The new study from Kitces.com, “How Actual Financial Planners Do Financial Planning,” found that advisors’ 2020 median fees significantly increased relative to 2018 fees. That translated into a 12.4% increase for standalone fees, while both retainer fee and hourly fee rates  jumped 25%.

Meanwhile, median fees tied to asset under management remained relatively stable. That said, there was an 8% increase at the 10th percentile and an 8.7% increase at the 90th percentile for fees charged for a $1 million portfolio. Roughly 800 advisors participated in the survey.

“Although there has been concern that the fee compression evident with financial services products would also apply to financial planning advice, we found little evidence that this was the case,” Derek Tharp, lead researcher at Kitces.com, said in a new blog.

“We also observed pricing trends by industry channel, with advisors in the RIA channel charging higher median fees than those in the B/D channel for work completed on a standalone or retainer basis, as well as for a complete financial plan billed on an hourly basis,” Tharp said. “Similarly, financial advisors with a CFP designation generally charge higher fees than those who are not CFP professionals.”

Team structure did not seem to have much impact on standalone fees charged by solo advisors, solo advisors with support or ensemble advisors. Silo advisors, however, do appear to charge lower standalone fees than other team structures, the study found.

For financial plans completed on an hourly basis, silo teams had the highest median fees and solo advisors the lowest. That trend was reversed regarding retainer fees, where solo advisors had the highest median fees and silo teams had the lowest.

“Because advisors provided us with detailed information about their business practices and pricing, we were also able to compute implied hourly rates for advisors using non-hourly billing models, which can be helpful in understanding what ‘reasonable’ rates are for hourly advisors,” Tharp said.

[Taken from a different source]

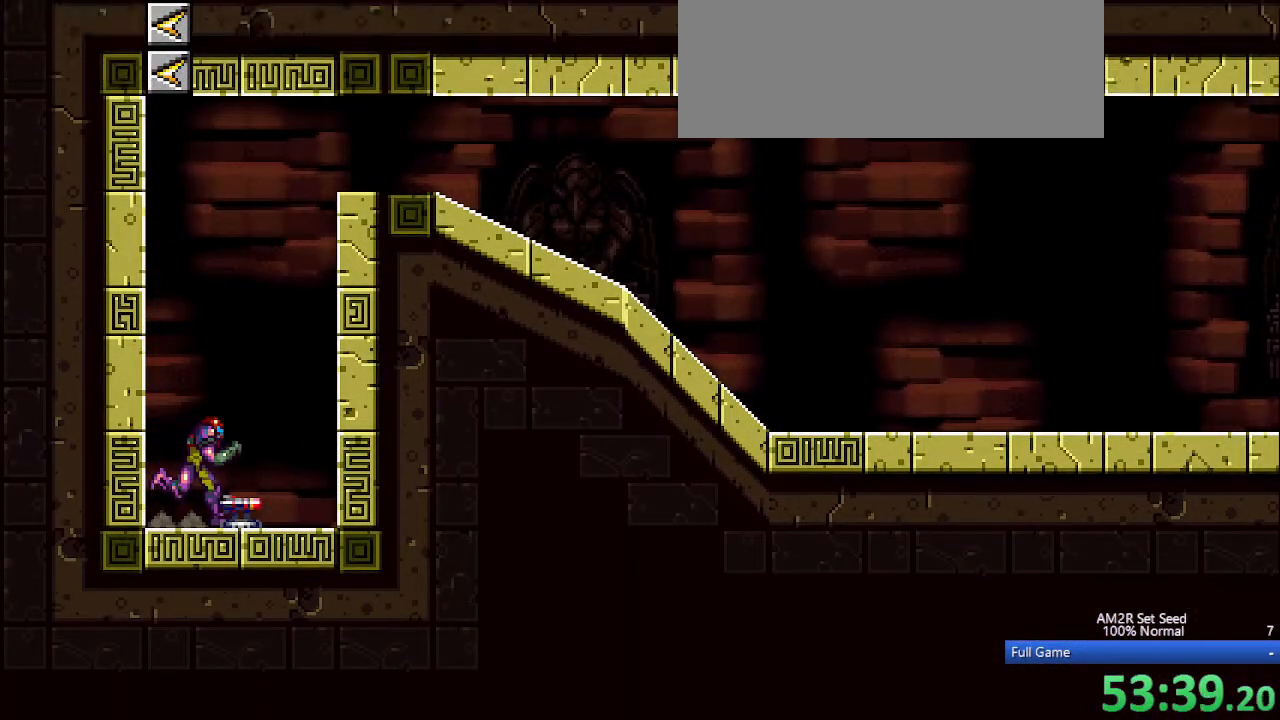
{"keys": ["right"], "events": []}
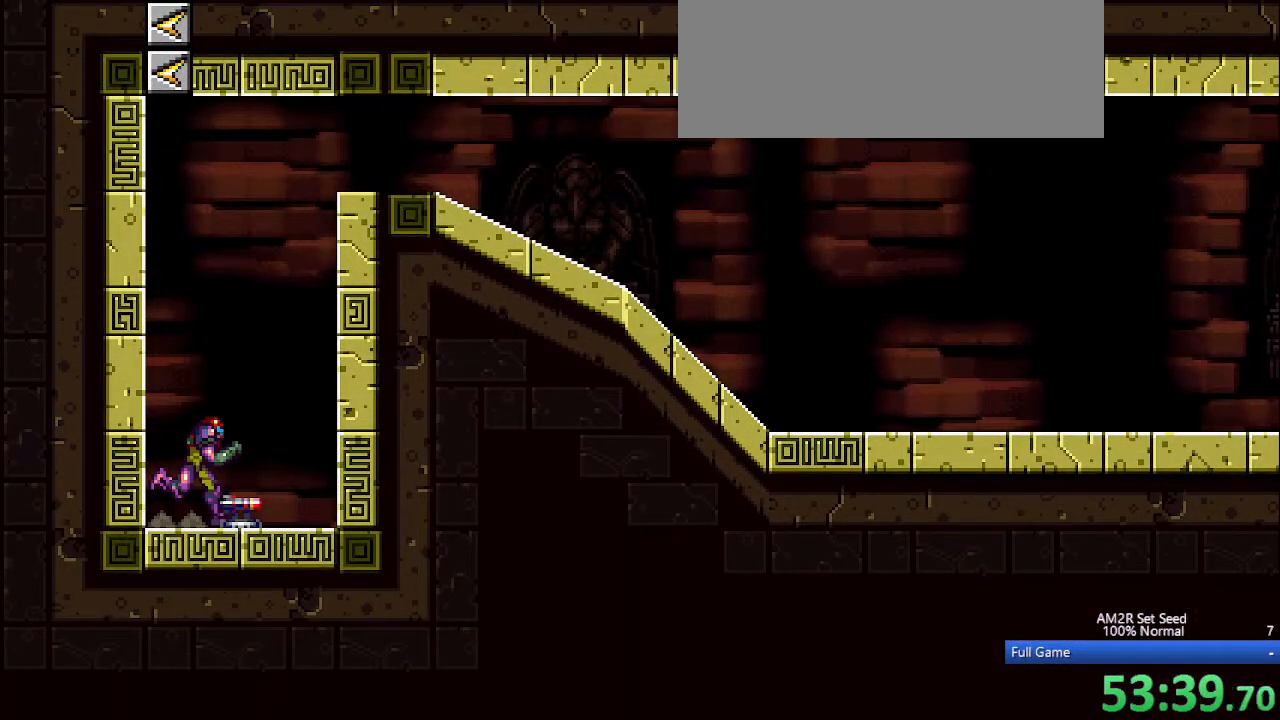
{"keys": ["right"], "events": []}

At median levels, Kitces.com found that primarily AUM advisors are generating revenue at rates that imply hourly fees between $350 and $800. “This is in stark contrast to the $100 to $300 implied hourly fees generated by advisors operating on a primarily hourly basis, and speaks to the challenge of building an hourly practice that is as financially successful as advisors operating on an AUM basis at common fee levels,” according to the study.

Top-earning AUM advisors (defined here as those between the 85th and 95th percentile), are generating implied hourly fees in the $950 to $1,600 per hour range, Tharp said.